**Problem to work on**
Go through the records and set each one down exactly, skipping any picture.

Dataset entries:
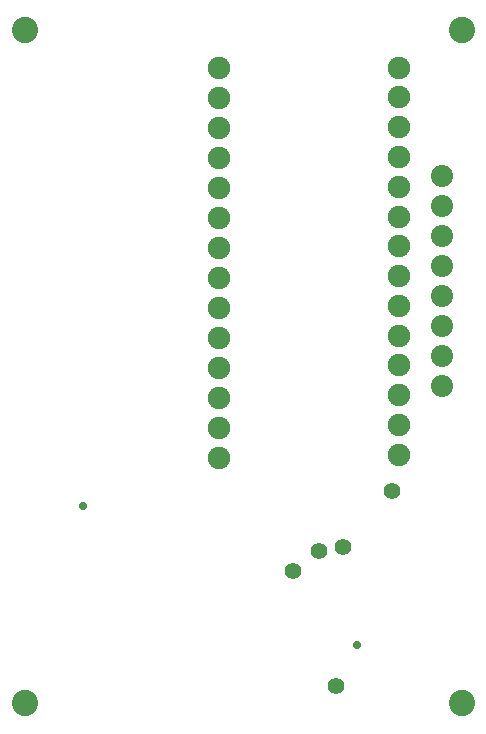
<source format=gbs>
G04*
G04 #@! TF.GenerationSoftware,Altium Limited,Altium Designer,20.1.14 (287)*
G04*
G04 Layer_Color=16711935*
%FSLAX43Y43*%
%MOMM*%
G71*
G04*
G04 #@! TF.SameCoordinates,2B19F274-0338-4189-8154-59E22298D11E*
G04*
G04*
G04 #@! TF.FilePolarity,Negative*
G04*
G01*
G75*
%ADD57C,1.877*%
%ADD58C,1.905*%
%ADD59C,2.227*%
%ADD60C,0.727*%
%ADD61C,1.397*%
D57*
X36830Y28372D02*
D03*
Y30912D02*
D03*
Y33452D02*
D03*
Y46152D02*
D03*
Y43612D02*
D03*
Y41072D02*
D03*
Y38532D02*
D03*
Y35992D02*
D03*
D58*
X33223Y22555D02*
D03*
Y25076D02*
D03*
Y27596D02*
D03*
Y30117D02*
D03*
Y32637D02*
D03*
Y35158D02*
D03*
Y37678D02*
D03*
Y40199D02*
D03*
Y42719D02*
D03*
Y45239D02*
D03*
Y47760D02*
D03*
Y50280D02*
D03*
Y52801D02*
D03*
Y55321D02*
D03*
X17983Y22301D02*
D03*
Y24841D02*
D03*
Y27381D02*
D03*
Y29921D02*
D03*
Y32461D02*
D03*
Y35001D02*
D03*
Y37541D02*
D03*
Y40081D02*
D03*
Y42621D02*
D03*
Y45161D02*
D03*
Y50241D02*
D03*
Y52781D02*
D03*
Y55321D02*
D03*
Y47701D02*
D03*
D59*
X1505Y1500D02*
D03*
X38505D02*
D03*
Y58500D02*
D03*
X1505D02*
D03*
D60*
X29667Y6452D02*
D03*
X6401Y18237D02*
D03*
D61*
X27851Y2934D02*
D03*
X32614Y19456D02*
D03*
X26391Y14427D02*
D03*
X28423Y14732D02*
D03*
X24232Y12668D02*
D03*
M02*

</source>
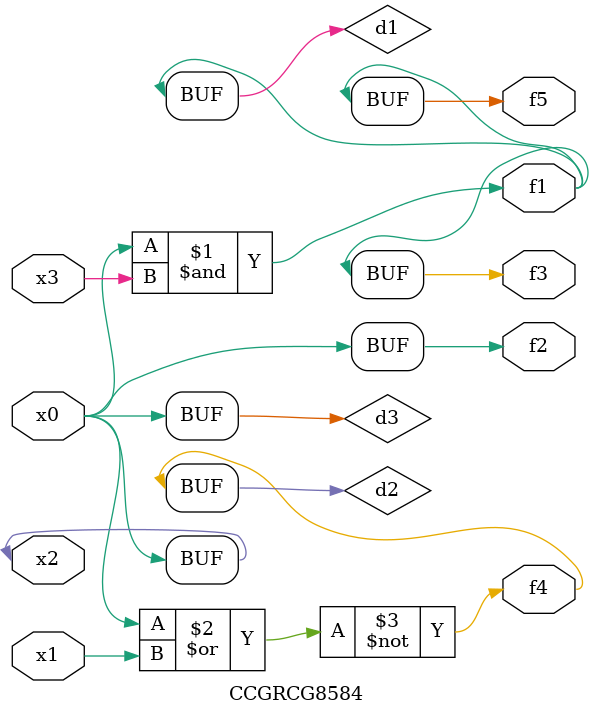
<source format=v>
module CCGRCG8584(
	input x0, x1, x2, x3,
	output f1, f2, f3, f4, f5
);

	wire d1, d2, d3;

	and (d1, x2, x3);
	nor (d2, x0, x1);
	buf (d3, x0, x2);
	assign f1 = d1;
	assign f2 = d3;
	assign f3 = d1;
	assign f4 = d2;
	assign f5 = d1;
endmodule

</source>
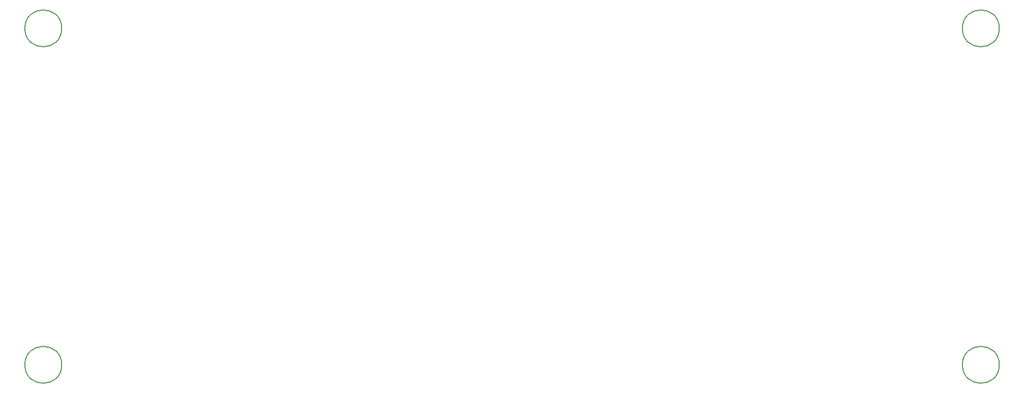
<source format=gbr>
%TF.GenerationSoftware,KiCad,Pcbnew,5.1.7*%
%TF.CreationDate,2020-11-18T18:26:48+01:00*%
%TF.ProjectId,8bitCpu,38626974-4370-4752-9e6b-696361645f70,rev?*%
%TF.SameCoordinates,Original*%
%TF.FileFunction,Other,Comment*%
%FSLAX46Y46*%
G04 Gerber Fmt 4.6, Leading zero omitted, Abs format (unit mm)*
G04 Created by KiCad (PCBNEW 5.1.7) date 2020-11-18 18:26:48*
%MOMM*%
%LPD*%
G01*
G04 APERTURE LIST*
%ADD10C,0.150000*%
G04 APERTURE END LIST*
D10*
%TO.C,REF\u002A\u002A*%
X215290000Y-38100000D02*
G75*
G03*
X215290000Y-38100000I-3200000J0D01*
G01*
X215290000Y-96520000D02*
G75*
G03*
X215290000Y-96520000I-3200000J0D01*
G01*
X52730000Y-96520000D02*
G75*
G03*
X52730000Y-96520000I-3200000J0D01*
G01*
X52730000Y-38100000D02*
G75*
G03*
X52730000Y-38100000I-3200000J0D01*
G01*
%TD*%
M02*

</source>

**Written answer**
<source format=gbs>
G04*
G04 #@! TF.GenerationSoftware,Altium Limited,Altium Designer,20.1.14 (287)*
G04*
G04 Layer_Color=16711935*
%FSLAX43Y43*%
%MOMM*%
G71*
G04*
G04 #@! TF.SameCoordinates,2B19F274-0338-4189-8154-59E22298D11E*
G04*
G04*
G04 #@! TF.FilePolarity,Negative*
G04*
G01*
G75*
%ADD57C,1.877*%
%ADD58C,1.905*%
%ADD59C,2.227*%
%ADD60C,0.727*%
%ADD61C,1.397*%
D57*
X36830Y28372D02*
D03*
Y30912D02*
D03*
Y33452D02*
D03*
Y46152D02*
D03*
Y43612D02*
D03*
Y41072D02*
D03*
Y38532D02*
D03*
Y35992D02*
D03*
D58*
X33223Y22555D02*
D03*
Y25076D02*
D03*
Y27596D02*
D03*
Y30117D02*
D03*
Y32637D02*
D03*
Y35158D02*
D03*
Y37678D02*
D03*
Y40199D02*
D03*
Y42719D02*
D03*
Y45239D02*
D03*
Y47760D02*
D03*
Y50280D02*
D03*
Y52801D02*
D03*
Y55321D02*
D03*
X17983Y22301D02*
D03*
Y24841D02*
D03*
Y27381D02*
D03*
Y29921D02*
D03*
Y32461D02*
D03*
Y35001D02*
D03*
Y37541D02*
D03*
Y40081D02*
D03*
Y42621D02*
D03*
Y45161D02*
D03*
Y50241D02*
D03*
Y52781D02*
D03*
Y55321D02*
D03*
Y47701D02*
D03*
D59*
X1505Y1500D02*
D03*
X38505D02*
D03*
Y58500D02*
D03*
X1505D02*
D03*
D60*
X29667Y6452D02*
D03*
X6401Y18237D02*
D03*
D61*
X27851Y2934D02*
D03*
X32614Y19456D02*
D03*
X26391Y14427D02*
D03*
X28423Y14732D02*
D03*
X24232Y12668D02*
D03*
M02*

</source>
<source format=v>
module CCGRCG8584(
	input x0, x1, x2, x3,
	output f1, f2, f3, f4, f5
);

	wire d1, d2, d3;

	and (d1, x2, x3);
	nor (d2, x0, x1);
	buf (d3, x0, x2);
	assign f1 = d1;
	assign f2 = d3;
	assign f3 = d1;
	assign f4 = d2;
	assign f5 = d1;
endmodule

</source>
<source format=gbr>
%TF.GenerationSoftware,KiCad,Pcbnew,5.1.7*%
%TF.CreationDate,2020-11-18T18:26:48+01:00*%
%TF.ProjectId,8bitCpu,38626974-4370-4752-9e6b-696361645f70,rev?*%
%TF.SameCoordinates,Original*%
%TF.FileFunction,Other,Comment*%
%FSLAX46Y46*%
G04 Gerber Fmt 4.6, Leading zero omitted, Abs format (unit mm)*
G04 Created by KiCad (PCBNEW 5.1.7) date 2020-11-18 18:26:48*
%MOMM*%
%LPD*%
G01*
G04 APERTURE LIST*
%ADD10C,0.150000*%
G04 APERTURE END LIST*
D10*
%TO.C,REF\u002A\u002A*%
X215290000Y-38100000D02*
G75*
G03*
X215290000Y-38100000I-3200000J0D01*
G01*
X215290000Y-96520000D02*
G75*
G03*
X215290000Y-96520000I-3200000J0D01*
G01*
X52730000Y-96520000D02*
G75*
G03*
X52730000Y-96520000I-3200000J0D01*
G01*
X52730000Y-38100000D02*
G75*
G03*
X52730000Y-38100000I-3200000J0D01*
G01*
%TD*%
M02*

</source>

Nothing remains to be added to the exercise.